The above headline is one that I’d occasionally thought about submitting to the Onion. Unfortunately, some of the things that I joke about have a tendency to happen, so I’d decided to keep it to myself – until now. I’ve been thinking of it since I’d found out that Hollywood Park Race Track in Inglewood, California will close after seventy-five racing seasons.
When a landmark, especially a sports facility that had become sort of an intersection of several generations, is lost, future generations are deprived of something that the past had taken for granted. The loss of such landmarks as Boston Garden, Ebbets Field, Chicago Stadium, Tiger Stadium, and Comiskey Park were voluntary; they weren’t demolished out of necessity, such as the result of a fire or earthquake, they were replaced for their own unique reasons, such as failure to generate adequate revenue, declining or increasing attendance, the property had become too valuable for its current purpose, increasing maintenance costs, the other guys have a new stadium so we want one and taxes, among others. The impending demolition of Hollywood Park is a combination of reasons, which all happened to meet at the present time.
First of all, this is an example of ”drive-in theater syndrome.” Many drive-ins were built in rural areas. But as those rural areas were developed, the rising property values made selling, or using the land for something else, difficult options to ignore. Located near Los Angeles International Airport, the value of the Hollywood Park property had outgrown the income generated by horse racing; this was the reason why developers bought the track from Churchill Downs, Inc. back in 2005.
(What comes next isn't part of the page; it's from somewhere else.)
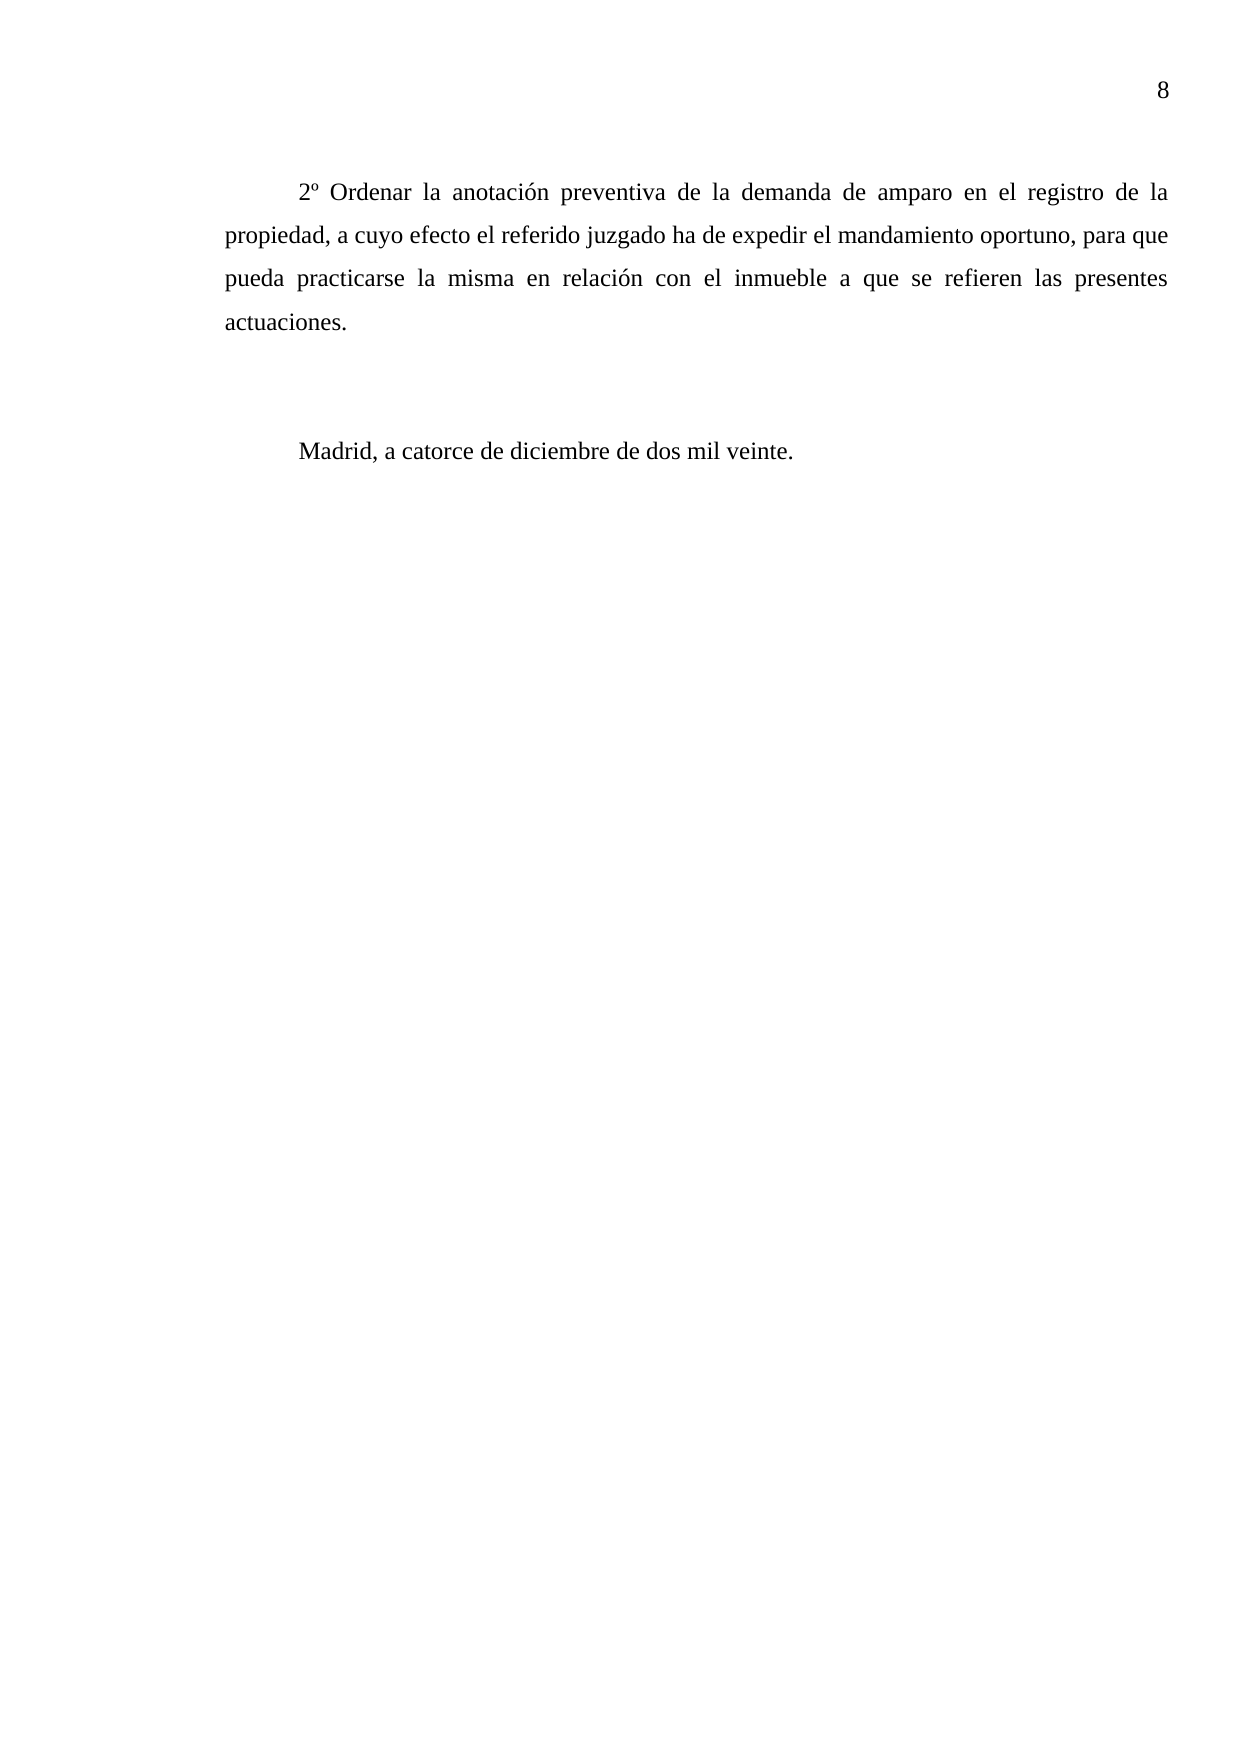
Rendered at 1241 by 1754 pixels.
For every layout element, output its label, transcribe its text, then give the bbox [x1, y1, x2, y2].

text Madrid, a catorce de diciembre de dos mil veinte. [224, 436, 1169, 465]
text 2º Ordenar la anotación preventiva de la demanda de amparo en el registro de la propiedad, a cuyo efecto el referido juzgado ha de expedir el mandamiento oportuno, para que pueda practicarse la misma en relación con el inmueble a que se refieren las presentes actuaciones. [224, 177, 1169, 335]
When CDI decided to sell, revenue, as well as government regulations were two big reasons.
Just like race tracks in other states, the owners in California were asking the state assembly to legalize slot machines in order to boost revenue. And just like other states, such as Michigan and New Jersey, state politicians decided to protect other gambling interests from expanded competition. When the owners of the now-closed Detroit Race Course asked for slot machines in order to survive the competition from a new Indian casino, the response from state officials was, “we don’t want you to compete with the casinos.”
A story about the demolition of New Jersey’s Garden State Park claimed that a slot machine bill was vetoed by then-Governor Christine Todd Whitman in 2001 due to campaign contributions that she was receiving from the owners of casinos in Atlantic City; former Wisconsin Governor Jim Doyle allegedly blocked the construction of a casino at Dairlyland Greyhound Park for similar reasons.
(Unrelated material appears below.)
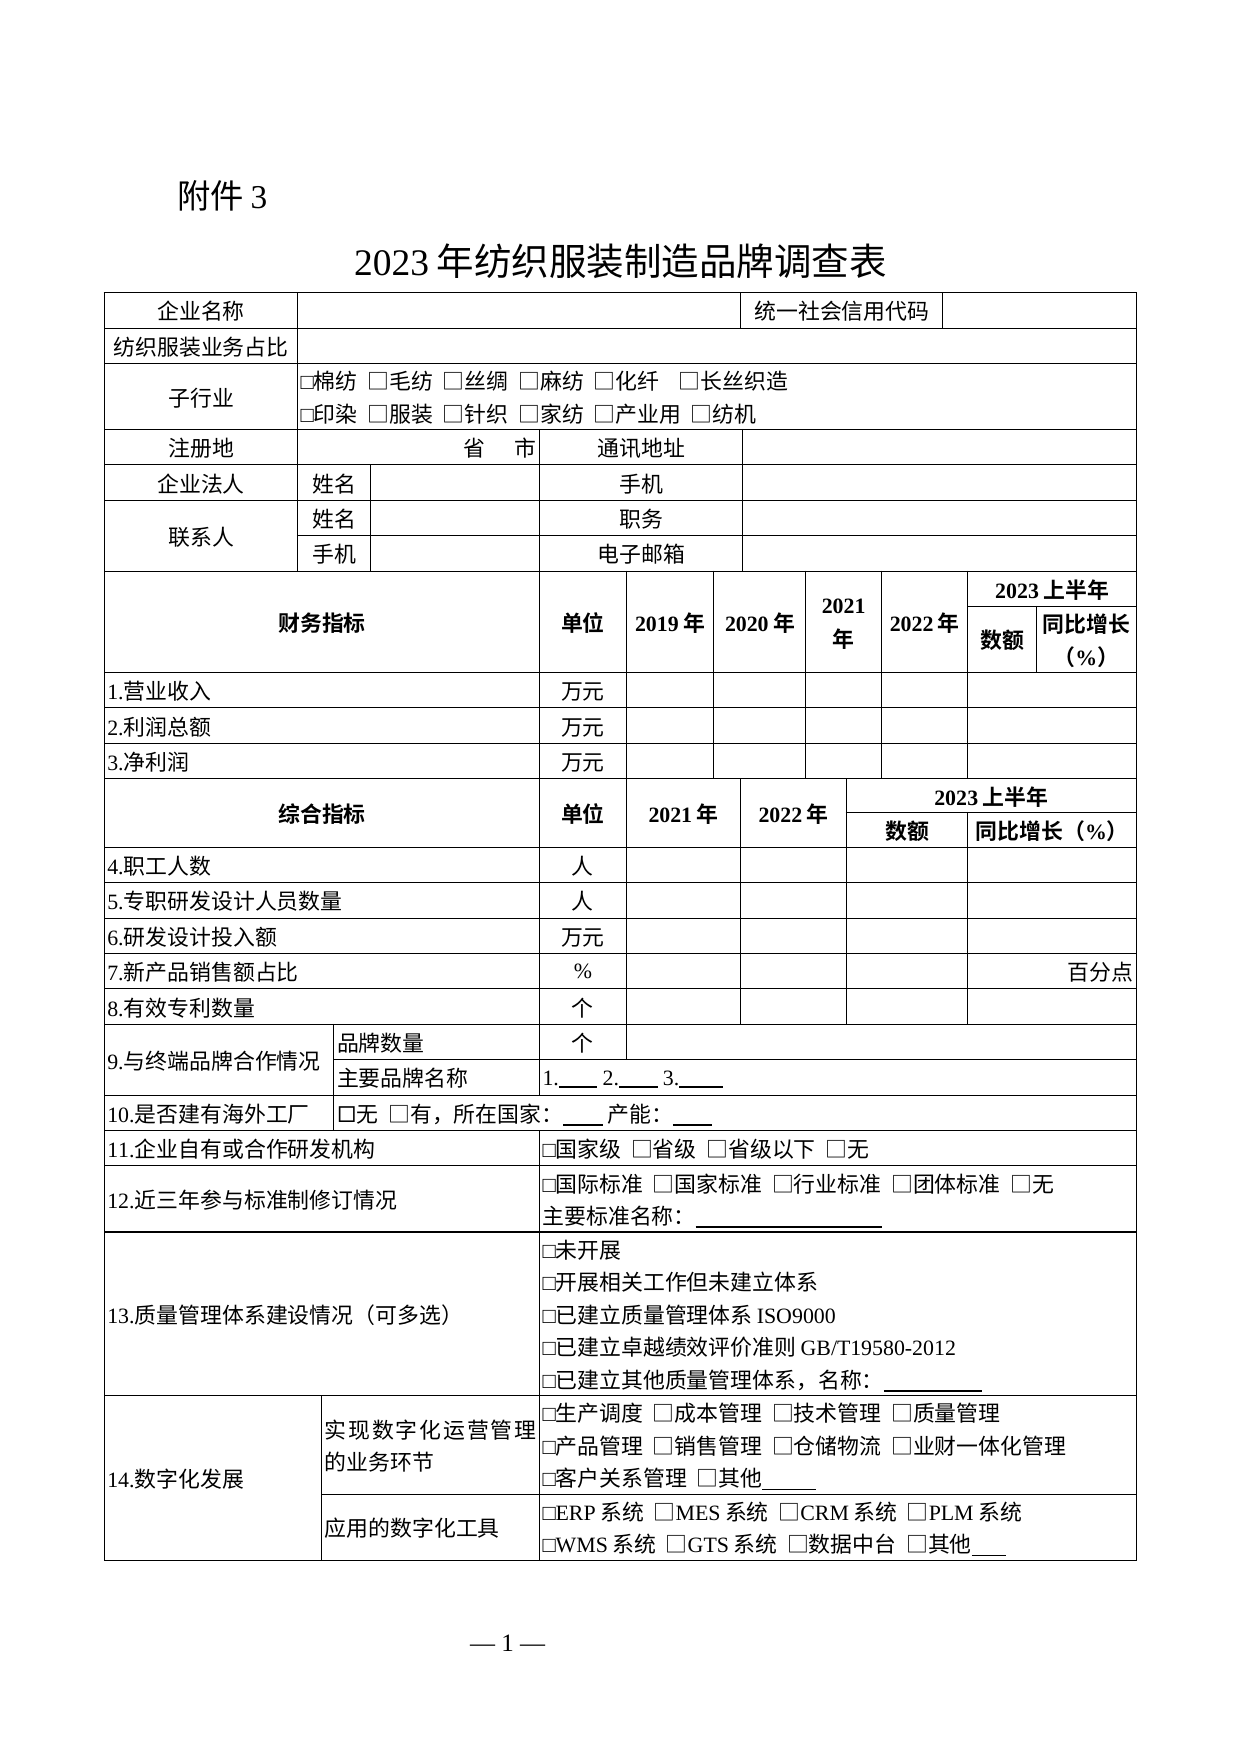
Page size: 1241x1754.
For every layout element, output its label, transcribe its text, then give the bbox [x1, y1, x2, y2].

Attempts to put slot machines in Kentucky race tracks have failed for a different reason: lawmakers claim that they want to preserve the tradition of horse racing. Ironically, this attempt to “preserve the tradition,” may lead to Kentucky soon becoming a two-track state: Churchill Downs and Keeneland.
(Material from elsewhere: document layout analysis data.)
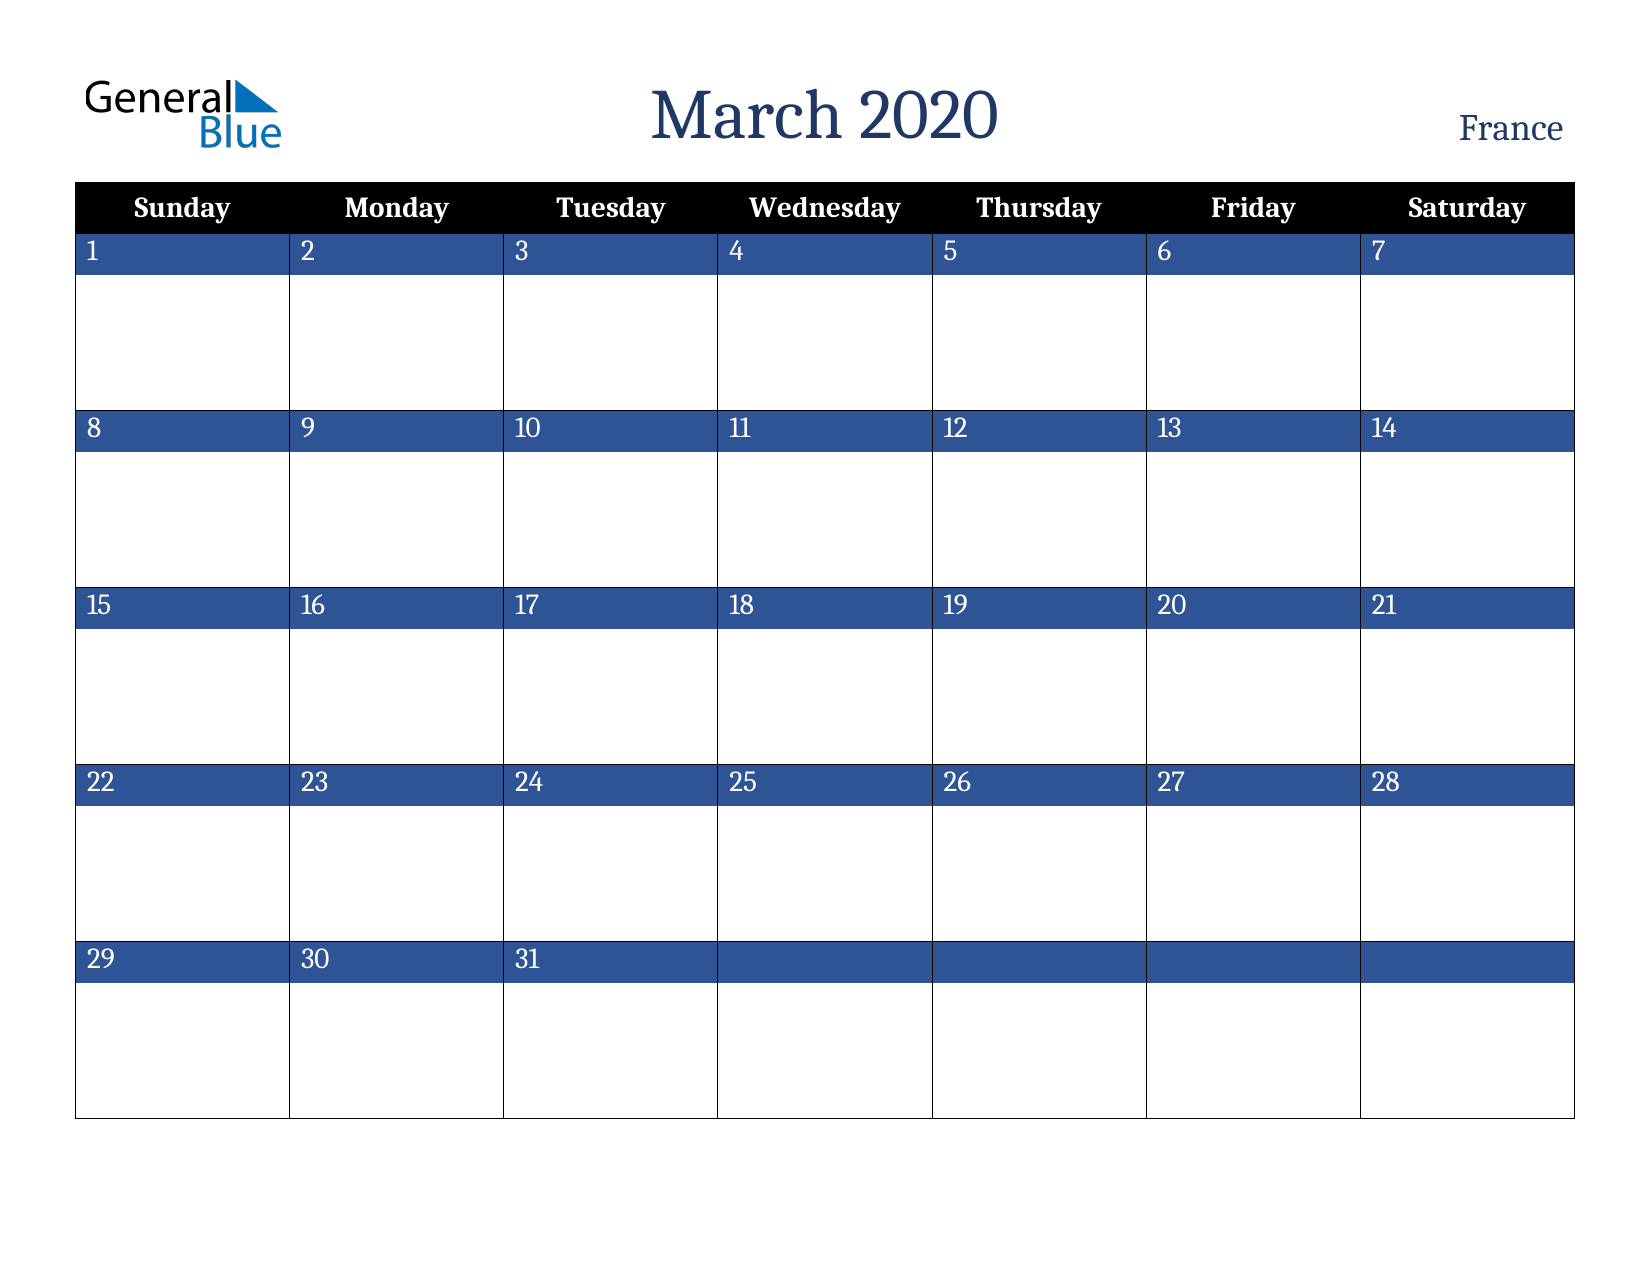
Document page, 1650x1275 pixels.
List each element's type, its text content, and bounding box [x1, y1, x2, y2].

table_cell Tuesday [504, 183, 717, 233]
table_cell [718, 275, 932, 410]
table_cell 15 [76, 588, 289, 629]
table_cell [76, 452, 289, 587]
table_cell 24 [504, 765, 717, 806]
table_cell [290, 806, 503, 941]
table_cell [504, 983, 717, 1118]
table_cell 10 [504, 411, 717, 452]
table_cell 2 [290, 234, 503, 275]
table_cell 8 [76, 411, 289, 452]
table_cell 9 [290, 411, 503, 452]
table_cell 14 [1361, 411, 1574, 452]
table_cell 6 [1147, 234, 1360, 275]
table_header [76, 75, 503, 182]
table_cell [1147, 275, 1360, 410]
table_cell 4 [718, 234, 932, 275]
table_cell [718, 942, 932, 983]
table_cell Friday [1147, 183, 1360, 233]
table_cell 3 [504, 234, 717, 275]
table_cell [1361, 806, 1574, 941]
table_cell 31 [504, 942, 717, 983]
table_cell 18 [718, 588, 932, 629]
table_cell [1361, 452, 1574, 587]
table_cell [933, 983, 1146, 1118]
table_cell 16 [290, 588, 503, 629]
table_cell Monday [290, 183, 503, 233]
table_cell [1361, 629, 1574, 764]
table_cell [933, 629, 1146, 764]
table_cell [76, 629, 289, 764]
table_cell 28 [1361, 765, 1574, 806]
table_cell 20 [1147, 588, 1360, 629]
table_cell [1147, 806, 1360, 941]
table_cell [1147, 629, 1360, 764]
table_cell [504, 452, 717, 587]
table_cell Wednesday [718, 183, 932, 233]
table_cell 17 [504, 588, 717, 629]
table_cell Sunday [76, 183, 289, 233]
table_cell [1147, 452, 1360, 587]
table_cell 11 [718, 411, 932, 452]
table_cell [933, 806, 1146, 941]
table_header France [1146, 75, 1574, 182]
table_cell [933, 452, 1146, 587]
table_cell 7 [1361, 234, 1574, 275]
table_cell 13 [1147, 411, 1360, 452]
table_cell [1361, 983, 1574, 1118]
table_cell 19 [933, 588, 1146, 629]
table_cell [718, 629, 932, 764]
table_cell [290, 275, 503, 410]
table_cell [718, 983, 932, 1118]
table_cell 23 [290, 765, 503, 806]
picture [86, 80, 281, 148]
table_cell 27 [1147, 765, 1360, 806]
table_cell [76, 806, 289, 941]
table_cell [933, 275, 1146, 410]
table_cell 5 [933, 234, 1146, 275]
table_cell Thursday [933, 183, 1146, 233]
table_cell [504, 806, 717, 941]
table_cell [76, 275, 289, 410]
table_cell 22 [76, 765, 289, 806]
table_cell [504, 629, 717, 764]
table_cell [290, 983, 503, 1118]
table_cell [290, 452, 503, 587]
table_cell [76, 983, 289, 1118]
table_header March 2020 [504, 75, 1146, 182]
table_cell [718, 452, 932, 587]
table_cell 25 [718, 765, 932, 806]
table_cell [933, 942, 1146, 983]
table_cell [1147, 983, 1360, 1118]
table_cell [718, 806, 932, 941]
table_cell [1147, 942, 1360, 983]
table_cell [1361, 275, 1574, 410]
table_cell Saturday [1361, 183, 1574, 233]
table_cell 26 [933, 765, 1146, 806]
table_cell [290, 629, 503, 764]
table_cell 30 [290, 942, 503, 983]
table_cell 12 [933, 411, 1146, 452]
table_cell 29 [76, 942, 289, 983]
table_cell [1361, 942, 1574, 983]
table_cell 1 [76, 234, 289, 275]
table_cell [504, 275, 717, 410]
table_cell 21 [1361, 588, 1574, 629]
When personal opinions, conflicts of interest, lack of knowledge and indifference have influence on the drafting and passing or defeat of legislation, the ripple effect only becomes larger as it travels down the affected industry; and the employee at the bottom is the one who feels the damage the most.
Besides the problems within one-way competition, another damaging problem is bureaucrats with little or no knowledge of the industries or goods that they are supposed to regulate.